Toronto Mayor Rob Ford has been removed from office and has 14 days to vacate his seat, after a judgment from Ontario Superior Court Judge Charles Hackland Monday morning.

Hackland, the same judge who famously tossed out former MP Helena Guergis’ lawsuit against Prime Minister Stephen Harper, had been deliberating on a case that revolved around Ford’s decision in February to vote during a council meeting on whether he should be forced to repay money he solicited from city lobbyists and businesses for his personal football charity in 2010, while he was still a city councillor.

The decision gives Ford 14 days to leave office, but it does not bar him from running for office again, as Hackland wrote that he will “decline to impose any further disqualification.”

“In view of the respondent’s leadership role in ensuring integrity in the municipal government, it is difficult to accept an error-in-judgment defence based essentially on a stubborn sense of entitlement (concerning his football foundation) and a dismissing and confrontational attitude to the integrity commissioner and the code of conduct,” Hackland wrote in his judgment. “In my opinion, the respondents’ actions were characterized by ignorance of the law and a lack of diligence in securing professional advice, amounting to willful blindness.”

Ford said he will appeal and if he loses, he will run in a byelection to reclaim his seat.

“I’ll be first on the ballot,” he told reporters. “This comes down to left-wing politics. The left wing wants me out of here and they will do anything in their power.

“Sometimes you win, sometimes you lose.”

Ford said he will continue his fight for the taxpayers.

Deputy Mayor Doug Holyday is expected to step in as interim mayor. Council can agree to appoint Holyday mayor until the next election, can appoint someone else as mayor, or can call a byelection within 60 days. Ford would be able to run for re-election in a byelection.

The case began when the city’s integrity commissioner, Janet Leiper, ruled that Ford had acted inappropriately when he used city letterhead to ask for donations to the Rob Ford Football Foundation, which gives sports equipment to low-income students, and then accepted $3,150 from seven lobbyists and their clients, including Woodbine Entertainment.

Council tossed out the integrity commissioner’s order at the February meeting. But Toronto resident Paul Magder sued Ford, saying it was a conflict of interest for him to have voted on the motion. At the time, Ford told council he shouldn’t have to pay back the donations because they had already been spent. “The money is gone,” he said. “The money has been spent on football equipment.”

At a hearing in September, Ford told the court he had expected city legal staff to warn him if he was in a conflict of interest and that his charity fundraising activities hadn’t violated any city rules because neither he nor the city benefited from the donations.

His lawyer, Alan Lenczner, argued that neither the integrity commissioner, nor council, had the authority to order Ford to repay the donations in the first place.

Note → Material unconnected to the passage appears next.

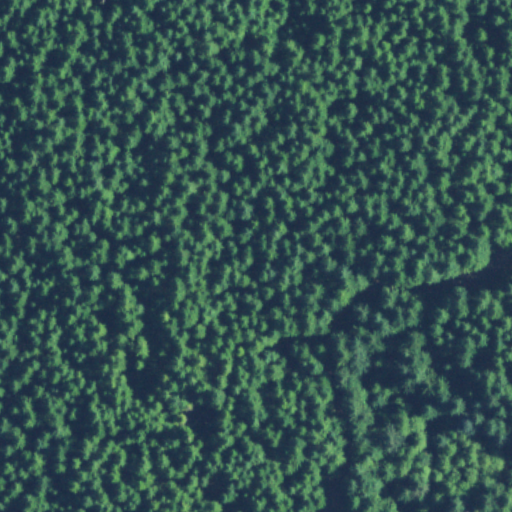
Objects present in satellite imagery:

Magder’s lawyer, Clayton Ruby, accused Ford of “flagrant and deliberate” conduct and argued the mayor was a seasoned municipal politician who should have been familiar enough with city rules to know that councillors must declare a conflict when they stand to financially benefit from a council vote.

Councillor Paula Fletcher said it’s an unfortunate situation.

“All he had to do was pay back the money,”  she said. “When he chose not to do that, he chose a different path.”

She said she was “embarrassed” on behalf of the city that a court had to remove the mayor.

Ford’s dedication to his football team, the Don Bosco Eagles, is both legendary and controversial. Earlier this month, he left a council meeting early, skipping an important discussion on the city’s $8.4-billion light-rail transit plan, to coach a playoff game that ended in a fight. The city later sent two Toronto Transit Commission buses to the game at the request of police, kicking paying customers off in the rain to ferry Ford’s football players. Ford later came under fire for calling TTC CEO Andy Byford and demanding to know when the buses would arrive.

Ford’s legal troubles are far from over. The mayor still faces a ruling in a separate $6-million defamation suit by restaurateur George Foulidis after Ford highlighted an 20-year contract awarded to Fouldis’ beach-side cafe as part of his 2010 mayoral campaign, saying the deal “stinks to high heaven.”